Denoted by lower case letter in plain typeface: $\text{x}$
Possible values it can take is denoted by lower case letter, plain typeface and subscripts in lower case: random variable $\text{x}$ may take: $x_1, x_2$
Random variable may also take vector valued values
- Denoted as a vector, lowercase bold typeface: $\mathbf{\text{x}}$
- One of its possible value being: $\mathbf{x}$
On its own, random variables are description of states that are possible.
- When used with probability distributions, they specify how likely each states are.
Random variables can be discrete or continuous.

Probability Distributions

Description of how likely a random variable or set of random variables is to take on each of possible states.
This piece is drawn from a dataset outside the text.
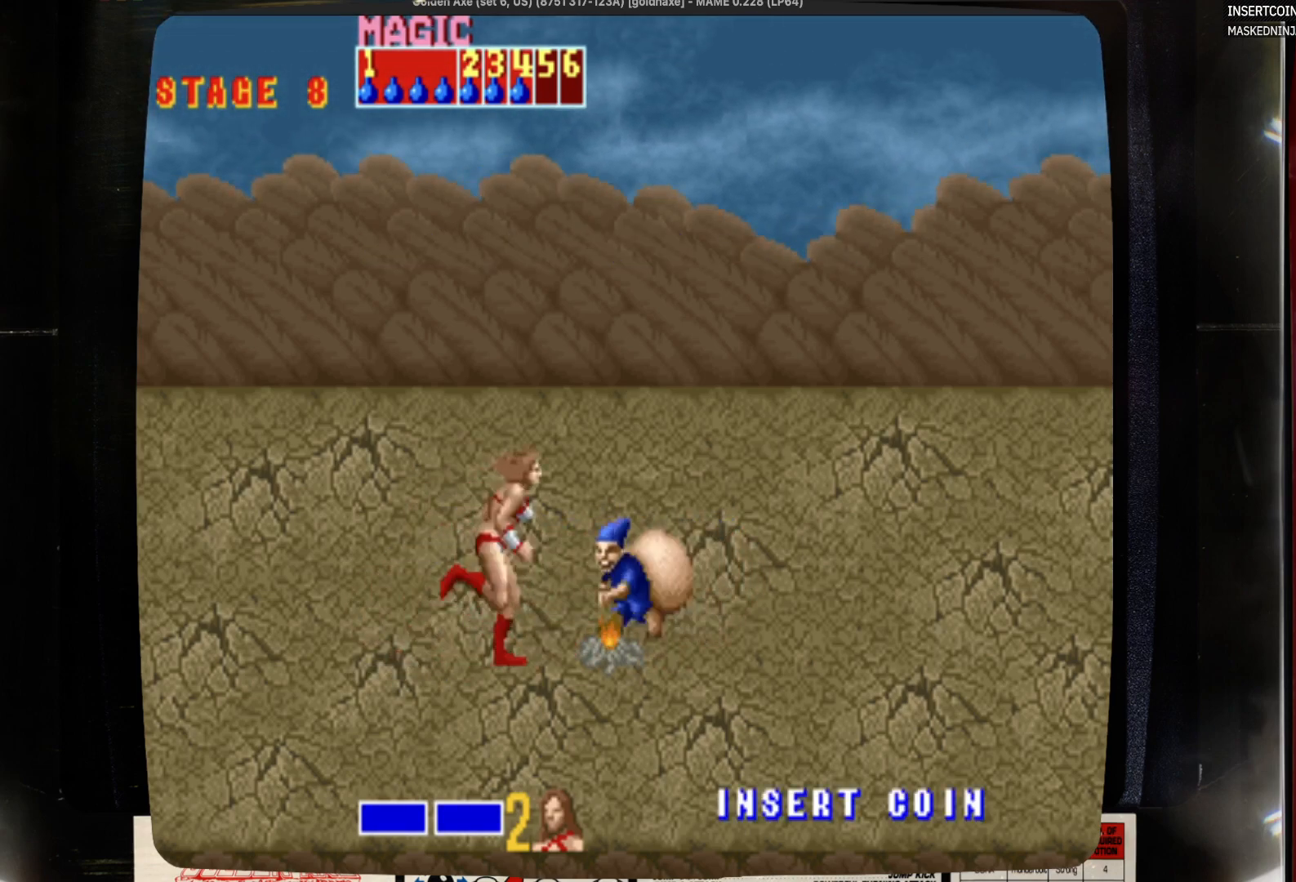
{"buttons": [], "events": [[83, "SQUARE", "down"], [200, "DPAD_RIGHT", "up"], [317, "SQUARE", "up"]]}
Discrete Random Variable and Probability Mass Function

Probability mass function also sometimes just called PMF
- Denoted by upper case P: $P(\text{x})$, where $\text{x}$ is random variable.
PMF maps from state of random variable to probability that the random variable takes that state.
- Probability of random variable $\text{x}$ taking value $\text{x}=x$ is written as: $P(\text{x} = x)$
- $P(\text{x} = x) = 1$ means random variable $\text{x}$ will certainly take state $x$
- $P(\text{x} = x) = 0$ means it is impossible for random variable $\text{x}$ to take state $x$
PMF can act on multiple variables at the same time.
- Called Joint Probability.
- $P(\text{x} = x, \text{y} = y)$ is joint probability over random variables: $\text{x}$ and $\text{y}$, with each taking state $x$ and $y$ respectively.
- This can also be shortened to use notation: $P(x, y)$
For a valid PMF $P$ over random variable $\text{x}$, the following criteria should be met:
- The domain of $P$ must be set of all possible states of $\text{x}$.
- $\forall x \in \text{x}, 0 \le P(x) \le 1$
- $\sum_{x \in \text{x}}{P(x)} = 1$

Continuous Random Variable and Probability Density Function

Probability Density function also sometimes just called PDF
- Denoted by lower case p: $p(\text{x})$, where $\text{x}$ is random variable.
For a valid PDF $p$ over random variable $\text{x}$, the following criteria should be met:
- The domain of $p$ must be set of all possible states of $\text{x}$.
- $\forall x \in \text{x}, p(x) \ge 0$
- $\forall x \in \text{x}, p(x) \ge 1 \ is \ not \ required.$
- $\underset{x \in \text{x}}{\int}{p(x) \ dx} = 1$
PDF is differnet from PMF:
- PMF gives probability of variable taking a state.
- PDF does not give probability of variable taking a state. In PDF, the random variable occurring inside an infinitesimal region with volume $\delta x$ is given by: $p(x)\delta x$.
- The actual probability of a continuous random variable falling in a set $S \subset domain(\text{x})$ is obtained by integrating the PDF in set $S$:
\[\underset{x \in S}{\int}{p(x) \ dx}\]
Joint Probability can also be defined over a continuous variables.
- They take similar notations discussed in section for discrete PMF.

Marginal Probability

To calculate probability over a single random variable or smaller subset of random variables from a joint probability over multiple variables: we marginalize the probability.
- The name marginalization comes from the method of computing them on a paper.
- Thus obtained probability of smaller subset of random variable is called marginal probability
Marginal Probability is calculated using sum rule:

\[\forall x \in \text{x}, P(\text{x}= x) = \sum_y{P(\text{x}= x, \text{y}=y)}\] \[\forall y \in \text{y}, P(\text{y}= y) = \sum_x{P(\text{x}= x, \text{y}=y)}\]

Conditional Probability

Probability of an event occuring given that another event occurs is called conditional probability.
Denoted as:
- If $\text{x} = x$ occurs, the probability that $\text{y} = y$ will occur is denoted as: $P(\text{y} = y \vert \text{x} = x)$
This conditional probability can be calculated as:

\[P(\text{y} = y \vert \text{x} = x) = \dfrac{P(\text{y} = y, \text{x} = x)}{P(\text{x} = x)}\]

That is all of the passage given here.